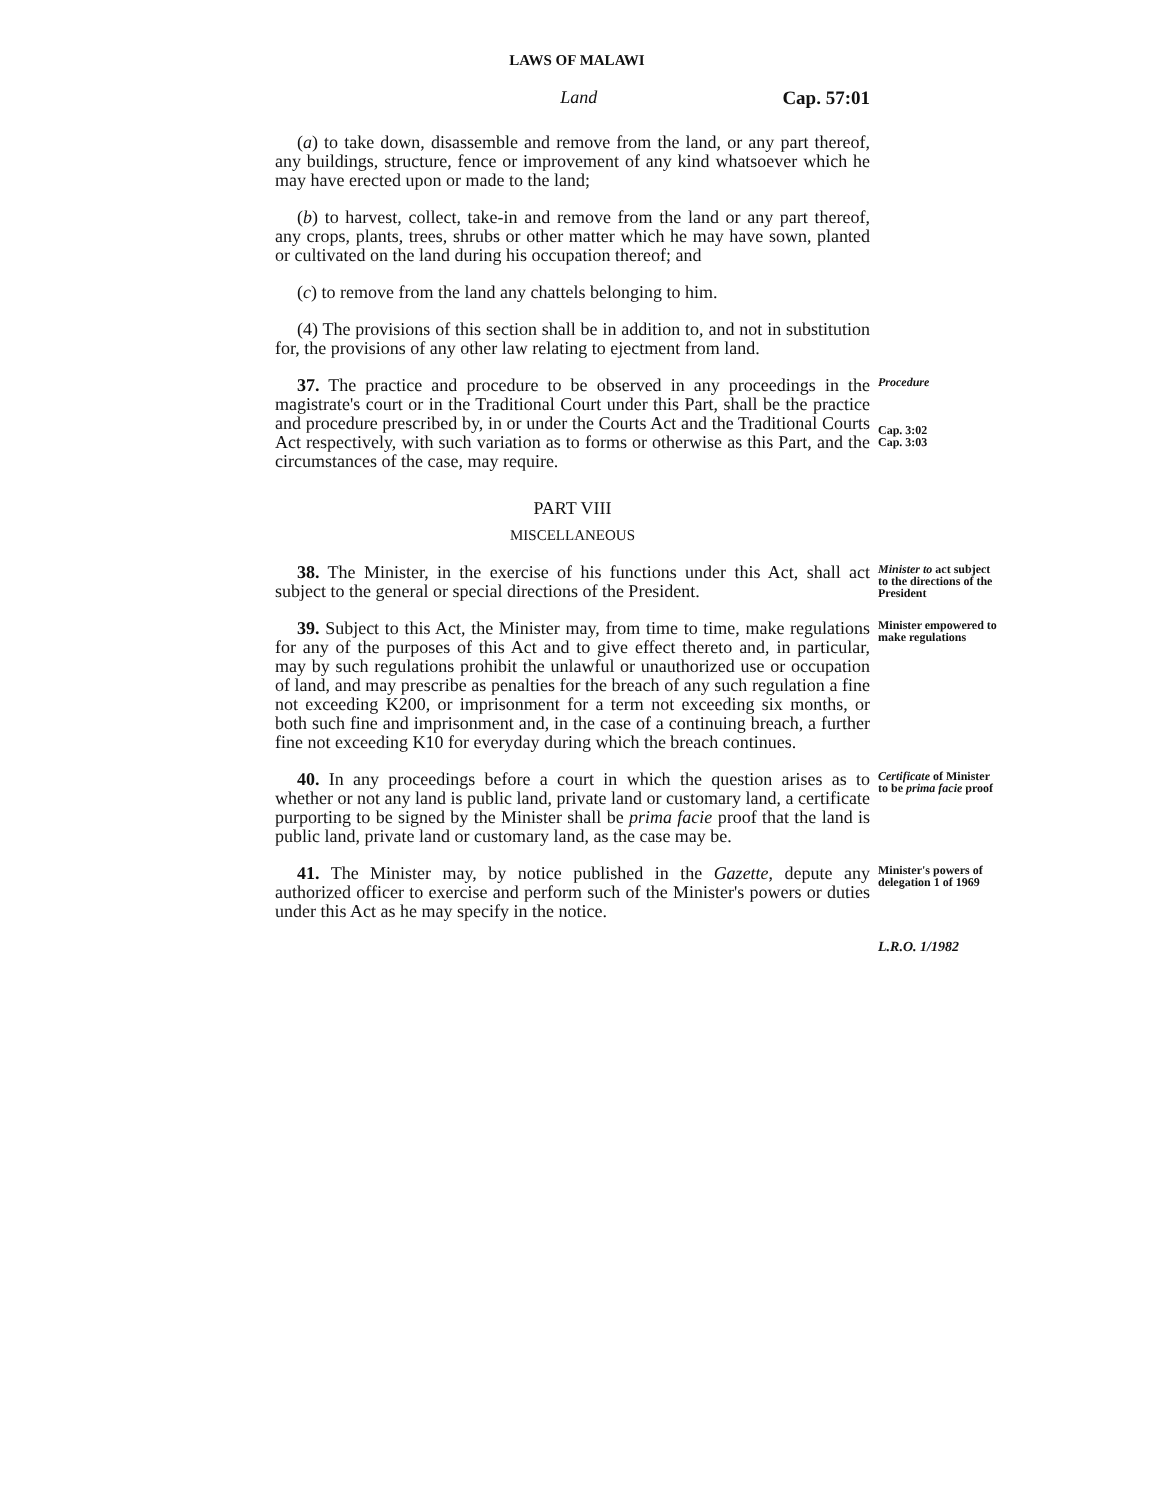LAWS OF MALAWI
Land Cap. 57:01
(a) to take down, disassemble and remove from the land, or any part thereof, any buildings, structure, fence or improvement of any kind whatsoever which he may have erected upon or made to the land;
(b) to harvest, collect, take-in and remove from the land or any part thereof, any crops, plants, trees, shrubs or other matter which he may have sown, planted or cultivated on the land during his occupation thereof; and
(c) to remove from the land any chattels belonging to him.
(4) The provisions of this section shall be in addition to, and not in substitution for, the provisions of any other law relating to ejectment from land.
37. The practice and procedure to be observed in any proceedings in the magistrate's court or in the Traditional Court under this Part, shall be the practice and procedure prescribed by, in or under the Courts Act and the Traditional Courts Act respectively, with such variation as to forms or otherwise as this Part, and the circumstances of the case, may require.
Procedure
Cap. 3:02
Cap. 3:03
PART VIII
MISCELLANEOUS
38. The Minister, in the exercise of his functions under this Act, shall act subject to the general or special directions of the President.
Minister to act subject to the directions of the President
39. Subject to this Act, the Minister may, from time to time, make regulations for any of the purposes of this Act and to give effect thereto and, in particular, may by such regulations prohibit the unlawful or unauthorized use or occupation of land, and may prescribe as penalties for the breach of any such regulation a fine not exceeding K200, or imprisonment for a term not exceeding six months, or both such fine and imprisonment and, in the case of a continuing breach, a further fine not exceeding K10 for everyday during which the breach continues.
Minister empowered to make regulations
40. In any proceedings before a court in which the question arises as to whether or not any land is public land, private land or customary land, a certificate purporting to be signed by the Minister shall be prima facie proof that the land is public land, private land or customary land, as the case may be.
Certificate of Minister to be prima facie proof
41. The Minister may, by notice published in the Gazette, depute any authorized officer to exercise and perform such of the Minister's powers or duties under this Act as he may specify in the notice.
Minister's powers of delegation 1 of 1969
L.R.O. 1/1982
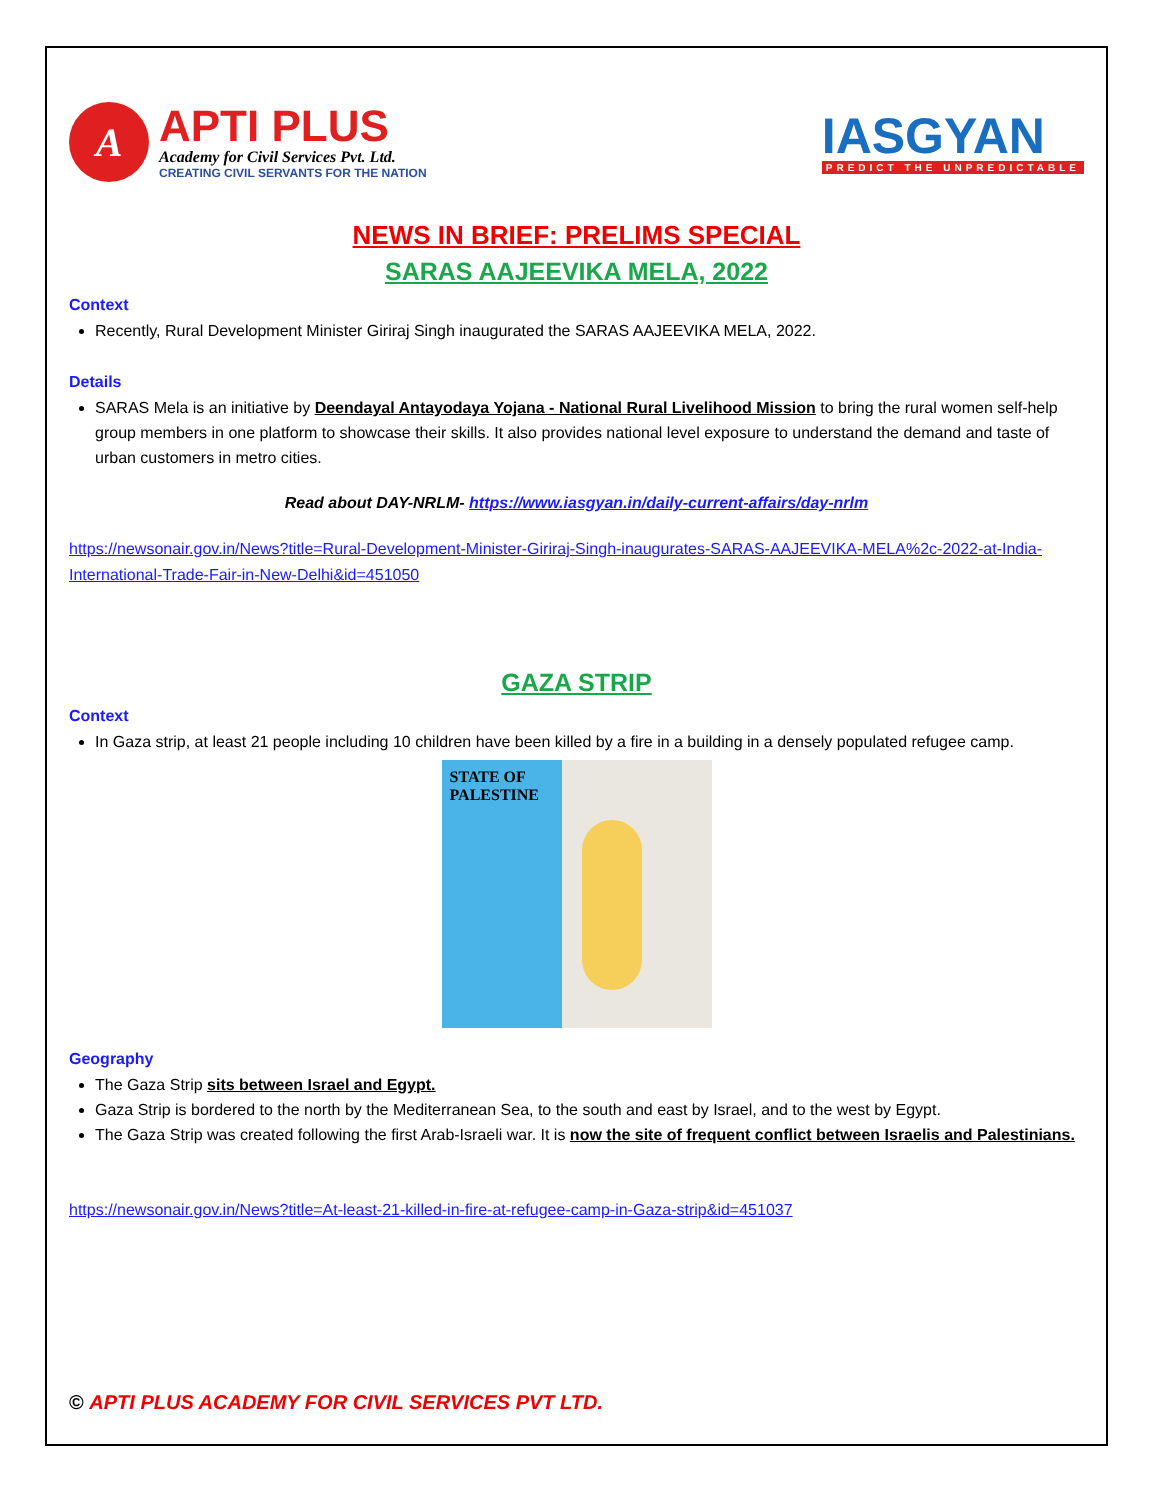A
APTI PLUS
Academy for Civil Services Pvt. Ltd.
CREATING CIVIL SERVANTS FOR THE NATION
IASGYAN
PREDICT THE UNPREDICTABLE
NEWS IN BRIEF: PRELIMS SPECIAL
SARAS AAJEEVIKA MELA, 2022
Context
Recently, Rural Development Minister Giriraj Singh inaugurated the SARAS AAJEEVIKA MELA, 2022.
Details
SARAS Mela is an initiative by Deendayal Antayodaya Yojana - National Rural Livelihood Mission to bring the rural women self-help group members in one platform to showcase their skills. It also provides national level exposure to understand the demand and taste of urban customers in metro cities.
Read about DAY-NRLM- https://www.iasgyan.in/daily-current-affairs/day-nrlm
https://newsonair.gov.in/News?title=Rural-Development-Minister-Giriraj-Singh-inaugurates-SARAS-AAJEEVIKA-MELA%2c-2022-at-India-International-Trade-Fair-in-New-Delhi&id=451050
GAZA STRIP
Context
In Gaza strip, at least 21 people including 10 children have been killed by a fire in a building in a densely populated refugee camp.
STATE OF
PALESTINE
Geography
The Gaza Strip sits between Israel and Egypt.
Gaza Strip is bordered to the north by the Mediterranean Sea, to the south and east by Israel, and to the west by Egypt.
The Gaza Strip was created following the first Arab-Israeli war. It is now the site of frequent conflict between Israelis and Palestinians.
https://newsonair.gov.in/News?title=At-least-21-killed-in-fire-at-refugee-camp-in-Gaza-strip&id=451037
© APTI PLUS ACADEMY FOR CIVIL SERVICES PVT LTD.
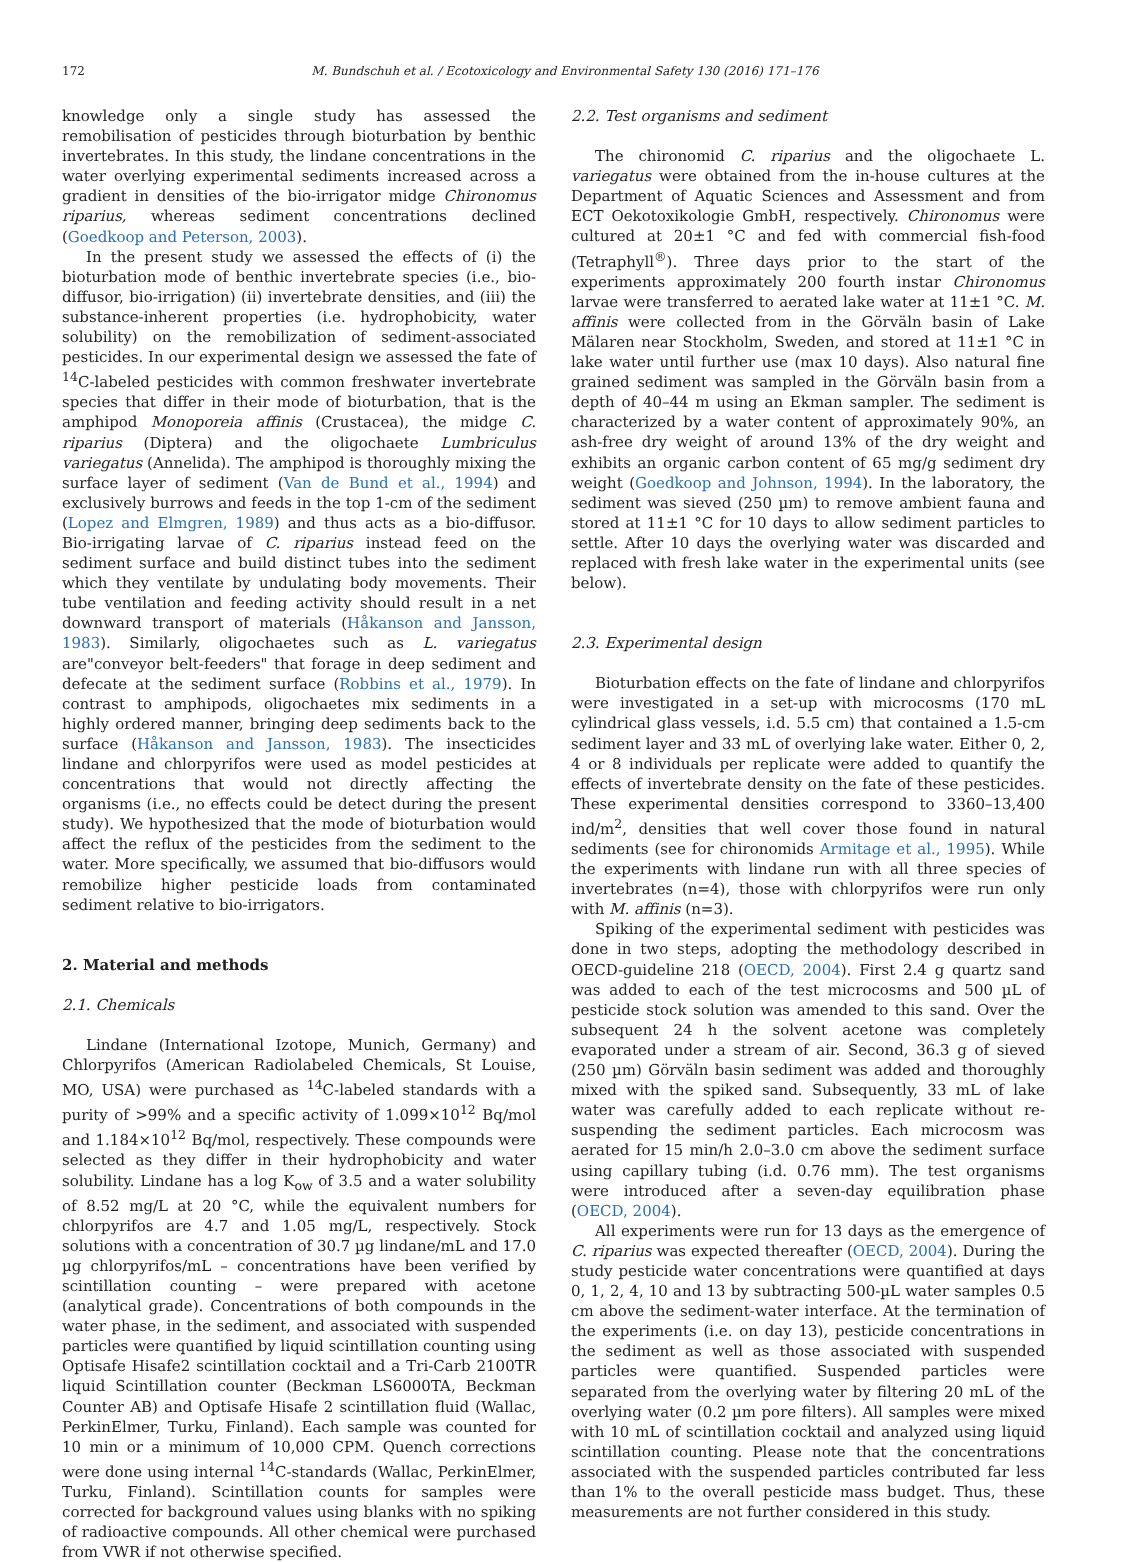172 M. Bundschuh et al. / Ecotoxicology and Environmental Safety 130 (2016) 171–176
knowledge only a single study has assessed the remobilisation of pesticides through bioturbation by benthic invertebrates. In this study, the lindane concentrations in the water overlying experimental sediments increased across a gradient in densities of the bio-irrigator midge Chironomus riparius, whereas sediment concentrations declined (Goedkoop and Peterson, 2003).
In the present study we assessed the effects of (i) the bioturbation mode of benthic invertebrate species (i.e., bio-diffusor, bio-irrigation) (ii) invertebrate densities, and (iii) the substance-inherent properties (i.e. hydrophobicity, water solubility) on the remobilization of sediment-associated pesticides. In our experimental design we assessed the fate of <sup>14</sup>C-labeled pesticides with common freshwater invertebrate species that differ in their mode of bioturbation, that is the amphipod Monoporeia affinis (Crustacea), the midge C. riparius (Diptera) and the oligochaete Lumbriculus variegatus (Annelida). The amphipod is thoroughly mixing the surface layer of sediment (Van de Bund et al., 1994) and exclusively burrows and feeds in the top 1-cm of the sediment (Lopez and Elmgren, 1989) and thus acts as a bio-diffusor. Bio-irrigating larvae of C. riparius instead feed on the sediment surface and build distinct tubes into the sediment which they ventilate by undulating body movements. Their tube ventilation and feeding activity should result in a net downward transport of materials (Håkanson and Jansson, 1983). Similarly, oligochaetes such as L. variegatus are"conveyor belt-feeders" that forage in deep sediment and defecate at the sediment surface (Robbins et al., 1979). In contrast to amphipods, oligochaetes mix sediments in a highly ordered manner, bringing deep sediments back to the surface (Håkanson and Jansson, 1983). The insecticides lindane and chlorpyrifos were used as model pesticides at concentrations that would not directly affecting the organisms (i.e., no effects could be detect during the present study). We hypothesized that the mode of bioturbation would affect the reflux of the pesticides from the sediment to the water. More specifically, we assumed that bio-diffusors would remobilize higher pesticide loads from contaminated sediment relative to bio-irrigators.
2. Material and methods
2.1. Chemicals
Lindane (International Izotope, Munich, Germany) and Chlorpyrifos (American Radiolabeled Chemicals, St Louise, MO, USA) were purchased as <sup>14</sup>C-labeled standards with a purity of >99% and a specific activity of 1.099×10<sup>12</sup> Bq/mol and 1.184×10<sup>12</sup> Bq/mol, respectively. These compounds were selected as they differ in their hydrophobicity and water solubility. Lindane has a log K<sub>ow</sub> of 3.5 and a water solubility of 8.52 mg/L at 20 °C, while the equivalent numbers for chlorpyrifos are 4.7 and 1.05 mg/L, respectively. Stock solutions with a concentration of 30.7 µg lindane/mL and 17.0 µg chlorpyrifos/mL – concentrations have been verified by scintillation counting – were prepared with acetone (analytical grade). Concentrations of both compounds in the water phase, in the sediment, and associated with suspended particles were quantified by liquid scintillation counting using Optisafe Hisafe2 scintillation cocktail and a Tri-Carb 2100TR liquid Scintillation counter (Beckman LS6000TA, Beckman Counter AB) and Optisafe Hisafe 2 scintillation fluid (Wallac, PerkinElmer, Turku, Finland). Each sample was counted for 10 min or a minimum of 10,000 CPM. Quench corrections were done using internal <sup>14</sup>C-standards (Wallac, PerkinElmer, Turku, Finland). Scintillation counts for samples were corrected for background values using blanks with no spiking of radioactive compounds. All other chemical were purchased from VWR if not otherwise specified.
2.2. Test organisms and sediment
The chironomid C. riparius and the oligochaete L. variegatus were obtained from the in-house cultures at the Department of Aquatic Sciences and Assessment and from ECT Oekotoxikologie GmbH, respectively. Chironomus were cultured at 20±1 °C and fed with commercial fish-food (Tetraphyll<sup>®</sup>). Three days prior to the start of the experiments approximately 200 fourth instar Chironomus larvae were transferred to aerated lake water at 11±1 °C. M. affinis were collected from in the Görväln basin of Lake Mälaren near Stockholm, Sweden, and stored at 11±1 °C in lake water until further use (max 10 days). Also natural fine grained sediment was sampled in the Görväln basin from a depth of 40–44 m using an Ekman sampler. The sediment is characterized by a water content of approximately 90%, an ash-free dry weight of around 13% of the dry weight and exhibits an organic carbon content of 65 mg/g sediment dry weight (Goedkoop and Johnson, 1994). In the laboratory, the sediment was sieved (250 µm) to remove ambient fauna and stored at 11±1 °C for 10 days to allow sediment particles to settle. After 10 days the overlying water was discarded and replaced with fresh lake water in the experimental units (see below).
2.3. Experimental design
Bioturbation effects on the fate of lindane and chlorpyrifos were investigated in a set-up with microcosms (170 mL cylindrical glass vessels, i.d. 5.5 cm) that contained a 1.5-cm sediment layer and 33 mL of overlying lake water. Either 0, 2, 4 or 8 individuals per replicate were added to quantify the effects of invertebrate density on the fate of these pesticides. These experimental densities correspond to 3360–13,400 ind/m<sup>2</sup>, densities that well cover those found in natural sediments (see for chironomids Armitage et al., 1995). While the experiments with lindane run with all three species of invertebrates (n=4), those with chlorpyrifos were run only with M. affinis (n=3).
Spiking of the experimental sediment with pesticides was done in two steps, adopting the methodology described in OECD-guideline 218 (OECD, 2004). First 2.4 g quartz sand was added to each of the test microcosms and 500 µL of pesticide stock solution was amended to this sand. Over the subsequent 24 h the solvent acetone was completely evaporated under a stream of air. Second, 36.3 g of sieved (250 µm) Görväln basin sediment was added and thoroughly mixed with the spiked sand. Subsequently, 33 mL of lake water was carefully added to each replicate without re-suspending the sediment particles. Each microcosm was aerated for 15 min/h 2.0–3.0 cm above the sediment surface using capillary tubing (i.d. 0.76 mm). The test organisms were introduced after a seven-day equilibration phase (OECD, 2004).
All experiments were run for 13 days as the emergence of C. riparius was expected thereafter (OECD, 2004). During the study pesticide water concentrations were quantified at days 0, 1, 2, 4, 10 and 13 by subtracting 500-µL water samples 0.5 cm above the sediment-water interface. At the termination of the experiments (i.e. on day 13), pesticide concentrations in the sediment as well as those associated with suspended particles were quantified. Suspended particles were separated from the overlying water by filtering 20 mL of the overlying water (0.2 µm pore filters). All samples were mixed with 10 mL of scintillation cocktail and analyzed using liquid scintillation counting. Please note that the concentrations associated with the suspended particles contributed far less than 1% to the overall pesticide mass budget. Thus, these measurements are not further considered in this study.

□ □ □ □

▶ What you should do: Once the line with "172 M. Bundschuh" is found above, transcribe each line from it through the line with "knowledge only a", exactly, and omit the pictures.

▶ Answer for the task:
172 M. Bundschuh et al. / Ecotoxicology and Environmental Safety 130 (2016) 171–176
knowledge only a single study has assessed the remobilisation of pesticides through bioturbation by benthic invertebrates. In this study, the lindane concentrations in the water overlying experimental sediments increased across a gradient in densities of the bio-irrigator midge Chironomus riparius, whereas sediment concentrations declined (Goedkoop and Peterson, 2003).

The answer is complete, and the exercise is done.